Gold prices failed to sustain Friday’s upside break of 100-day Exponential Moving Average (EMA) while taking rounds to $1,462 amid Monday’s Asian session. That said, the bullion also seems to ignore the recent trade negative news from Axios.

Although the Wall Street Journal (WSJ) cited diplomats from the United States (US) and China while conveying no side effects on the phase-one talks, recent reports from Axios suggest otherwise. The news says that the deal is now stalled because of the Hong Kong legislation and may only happen at "year-end at the earliest." While disagreement over the rollback of the US tariffs and China’s guarantee on the agricultural import was reported as the main roadblocks, the US interference in the Hong Kong issue is likely an underlying reason that is up for grabs.

The market seems to wait for confirmation after the recently released data over the weekend, from China, showed spread optimism among the global market watchers. With this, the US 10-year treasury yields stay positive around 1.79%.

The yellow metal’s lack of response could also be attributed to the US dollar’s (USD) broad strength. With the US Federal Reserve (Fed) officials entering the blackout period while holding a neutral policy bias, coupled with overall positive data, keeps the greenback traders’ optimism intact.
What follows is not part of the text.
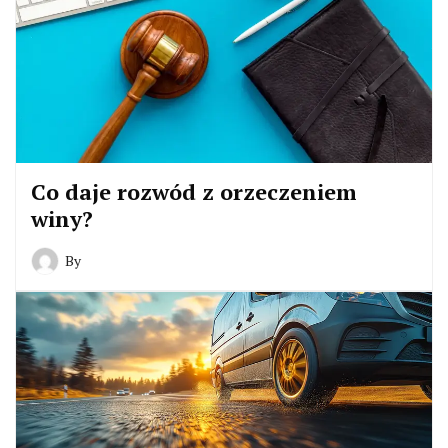
Co daje rozwód z orzeczeniem
winy?
By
Looking forward, traders will mostly concentrate on the month-start data from the US for immediate direction while trade/political headlines could keep dominating the major sentiment. Among the scheduled statistics, the US ISM Manufacturing Purchasing Manager Index (PMI) will be the key. “The US data calendar is worth watching. The manufacturing ISM survey plunged from late 2018 to a low of 47.8 in Sep 2019. The index recovered to 48.3 in Oct and consensus is 49.5 for Nov. Oct construction spending is due, seen up 0.4% MoM. Surprises in this series often produce changes to GDP forecast,” says Westpac.